Donald Trump offered his old pal Russian President Vladimir Putin an economic lifeline out of Russia’s invasion of Ukraine Monday, while Moscow once again refused to agree to a ceasefire.
The U.S. president wrote on Truth Social that a two-hour phone call with Russian President Vladimir Putin had gone “very well” and signaled an emerging economic alliance between Russia and the United States.
“Russia and Ukraine will immediately start negotiations toward a Ceasefire and, more importantly, an END to the War. The conditions for that will be negotiated between the two parties, as it can only be, because they know details of a negotiation that nobody else would be aware of,” Trump wrote. “The tone and spirit of the conversation were excellent. If it wasn’t, I would say so now, rather than later.”
“Russia wants to do largescale TRADE with the United States when this catastrophic ‘bloodbath’ is over, and I agree. There is a tremendous opportunity for Russia to create massive amounts of jobs and wealth. Its potential is UNLIMITED,” Trump wrote.
The U.S. president added that Ukraine could also get in on the action “in the process of rebuilding its Country.”
Notably, Russia is not subject to Trump’s sweeping reciprocal tariff policy.
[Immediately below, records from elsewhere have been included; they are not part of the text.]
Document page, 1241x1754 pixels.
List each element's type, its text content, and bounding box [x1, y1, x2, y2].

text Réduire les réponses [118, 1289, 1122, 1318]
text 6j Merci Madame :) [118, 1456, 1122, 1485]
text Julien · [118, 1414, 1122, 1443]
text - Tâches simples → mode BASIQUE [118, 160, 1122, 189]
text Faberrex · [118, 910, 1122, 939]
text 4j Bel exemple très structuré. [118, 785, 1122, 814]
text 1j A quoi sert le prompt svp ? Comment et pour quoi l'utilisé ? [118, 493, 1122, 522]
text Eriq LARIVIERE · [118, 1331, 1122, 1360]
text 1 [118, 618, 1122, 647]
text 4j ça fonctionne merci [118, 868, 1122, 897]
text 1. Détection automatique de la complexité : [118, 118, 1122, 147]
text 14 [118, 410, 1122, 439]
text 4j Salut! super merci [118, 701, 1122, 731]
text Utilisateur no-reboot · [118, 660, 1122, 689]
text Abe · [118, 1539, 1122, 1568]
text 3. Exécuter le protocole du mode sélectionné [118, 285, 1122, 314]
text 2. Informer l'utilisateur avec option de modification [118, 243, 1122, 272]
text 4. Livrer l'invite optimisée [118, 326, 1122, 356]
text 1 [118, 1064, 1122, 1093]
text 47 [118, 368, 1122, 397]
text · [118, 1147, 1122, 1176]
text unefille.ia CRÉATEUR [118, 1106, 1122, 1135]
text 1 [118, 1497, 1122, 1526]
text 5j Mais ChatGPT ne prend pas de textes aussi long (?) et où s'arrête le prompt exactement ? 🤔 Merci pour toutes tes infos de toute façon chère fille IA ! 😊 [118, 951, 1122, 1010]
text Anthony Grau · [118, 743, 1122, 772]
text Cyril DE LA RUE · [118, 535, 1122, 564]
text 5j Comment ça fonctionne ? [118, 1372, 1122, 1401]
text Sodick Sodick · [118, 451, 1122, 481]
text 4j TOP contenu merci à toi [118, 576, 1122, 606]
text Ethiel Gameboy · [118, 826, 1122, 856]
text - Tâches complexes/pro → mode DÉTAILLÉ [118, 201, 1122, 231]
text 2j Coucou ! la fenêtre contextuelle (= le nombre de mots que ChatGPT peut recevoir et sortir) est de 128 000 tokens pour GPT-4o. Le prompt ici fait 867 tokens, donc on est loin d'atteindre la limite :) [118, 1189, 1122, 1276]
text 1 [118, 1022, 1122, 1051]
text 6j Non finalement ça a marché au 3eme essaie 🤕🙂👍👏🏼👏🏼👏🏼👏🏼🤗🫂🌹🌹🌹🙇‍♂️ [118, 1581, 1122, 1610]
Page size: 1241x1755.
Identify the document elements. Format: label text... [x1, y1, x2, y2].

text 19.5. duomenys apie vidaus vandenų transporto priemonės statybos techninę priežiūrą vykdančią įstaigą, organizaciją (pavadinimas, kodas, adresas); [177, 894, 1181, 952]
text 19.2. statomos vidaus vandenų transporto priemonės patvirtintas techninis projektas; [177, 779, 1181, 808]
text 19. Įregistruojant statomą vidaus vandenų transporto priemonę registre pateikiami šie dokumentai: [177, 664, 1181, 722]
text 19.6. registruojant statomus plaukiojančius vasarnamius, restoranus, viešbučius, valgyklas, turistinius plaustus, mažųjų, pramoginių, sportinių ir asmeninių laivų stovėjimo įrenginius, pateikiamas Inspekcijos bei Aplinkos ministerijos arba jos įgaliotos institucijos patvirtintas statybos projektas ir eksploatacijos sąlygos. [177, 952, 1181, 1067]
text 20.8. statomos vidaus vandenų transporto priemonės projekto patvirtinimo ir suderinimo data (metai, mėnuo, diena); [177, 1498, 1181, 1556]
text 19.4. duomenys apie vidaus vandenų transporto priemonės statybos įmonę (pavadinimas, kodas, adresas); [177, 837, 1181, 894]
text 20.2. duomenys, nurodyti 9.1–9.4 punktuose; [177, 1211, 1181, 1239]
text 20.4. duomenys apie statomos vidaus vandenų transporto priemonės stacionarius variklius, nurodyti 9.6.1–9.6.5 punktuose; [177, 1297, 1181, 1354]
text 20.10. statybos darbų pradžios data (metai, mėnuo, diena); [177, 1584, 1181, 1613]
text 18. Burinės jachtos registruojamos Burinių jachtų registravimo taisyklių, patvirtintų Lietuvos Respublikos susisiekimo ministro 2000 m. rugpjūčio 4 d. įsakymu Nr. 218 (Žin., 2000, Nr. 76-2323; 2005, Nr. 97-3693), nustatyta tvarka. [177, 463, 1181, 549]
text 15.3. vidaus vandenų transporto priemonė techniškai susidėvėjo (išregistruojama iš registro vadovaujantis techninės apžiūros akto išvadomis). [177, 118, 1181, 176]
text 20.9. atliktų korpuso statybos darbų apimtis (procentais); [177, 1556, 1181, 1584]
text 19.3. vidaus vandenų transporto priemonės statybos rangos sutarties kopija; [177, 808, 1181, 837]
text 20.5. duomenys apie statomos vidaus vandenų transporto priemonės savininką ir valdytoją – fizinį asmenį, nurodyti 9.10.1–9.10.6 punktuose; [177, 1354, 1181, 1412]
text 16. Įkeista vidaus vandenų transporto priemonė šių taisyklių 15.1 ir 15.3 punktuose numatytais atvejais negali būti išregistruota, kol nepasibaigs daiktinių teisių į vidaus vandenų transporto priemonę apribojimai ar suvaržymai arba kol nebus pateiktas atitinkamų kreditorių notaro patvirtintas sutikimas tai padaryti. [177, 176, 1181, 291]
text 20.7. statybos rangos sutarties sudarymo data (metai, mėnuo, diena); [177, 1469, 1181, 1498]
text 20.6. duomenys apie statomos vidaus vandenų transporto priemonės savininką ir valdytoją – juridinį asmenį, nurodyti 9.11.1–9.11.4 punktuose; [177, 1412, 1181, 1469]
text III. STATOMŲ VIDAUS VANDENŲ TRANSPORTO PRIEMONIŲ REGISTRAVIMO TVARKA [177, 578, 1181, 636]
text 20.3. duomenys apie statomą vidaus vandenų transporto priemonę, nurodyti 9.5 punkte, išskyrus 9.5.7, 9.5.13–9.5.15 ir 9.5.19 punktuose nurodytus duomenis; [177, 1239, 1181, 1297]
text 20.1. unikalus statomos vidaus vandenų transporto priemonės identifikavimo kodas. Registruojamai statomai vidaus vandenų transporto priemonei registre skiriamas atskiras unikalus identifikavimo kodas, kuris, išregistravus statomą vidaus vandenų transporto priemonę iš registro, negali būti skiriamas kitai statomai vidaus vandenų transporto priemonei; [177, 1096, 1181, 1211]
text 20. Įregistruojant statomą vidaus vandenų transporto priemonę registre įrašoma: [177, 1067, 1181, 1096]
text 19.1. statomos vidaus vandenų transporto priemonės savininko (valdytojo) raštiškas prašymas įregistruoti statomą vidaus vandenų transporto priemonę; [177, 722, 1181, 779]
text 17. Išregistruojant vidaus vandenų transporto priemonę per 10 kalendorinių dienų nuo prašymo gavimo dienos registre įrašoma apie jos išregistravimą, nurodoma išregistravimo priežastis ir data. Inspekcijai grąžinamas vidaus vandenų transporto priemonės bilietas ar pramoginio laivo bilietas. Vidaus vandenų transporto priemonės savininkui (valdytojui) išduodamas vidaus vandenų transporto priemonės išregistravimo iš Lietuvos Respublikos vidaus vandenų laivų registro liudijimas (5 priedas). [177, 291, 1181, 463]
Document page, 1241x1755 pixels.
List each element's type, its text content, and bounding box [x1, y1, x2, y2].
White House press secretary Karoline Leavitt suggested that Moscow had been spared from Trump’s tariffs because U.S. sanctions already “preclude any meaningful trade,” but the two countries conduct billions in trade every year.
After the conversation, Putin signaled that his government was prepared to work with Ukrainian officials on a “memorandum regarding a potential future peace treaty,” but he still hadn’t budged on requests for a ceasefire and still demanded that Ukraine address the “root causes” that led to Russia’s invasion, according the Kyiv Independent.
Putin and Trump’s nonstatements don’t indicate any seismic shift in negotiations, as Russia has attempted to prolong peace talks for months.
Just last week, Russian officials seemed far from ready to make nice, after Putin bailed on talks with Ukrainian President Volodymyr Zelenskiy in Istanbul, as did Russian Foreign Minister Sergey Lavrov, who called the jilted wartime president “pathetic.”
During a meeting in Istanbul, both sides agreed to a prisoner swap, but one Ukrainian official said it was “unacceptable” that Russian officials continued to demand that Ukraine withdraw its troops from large swaths of its own territory to secure a ceasefire.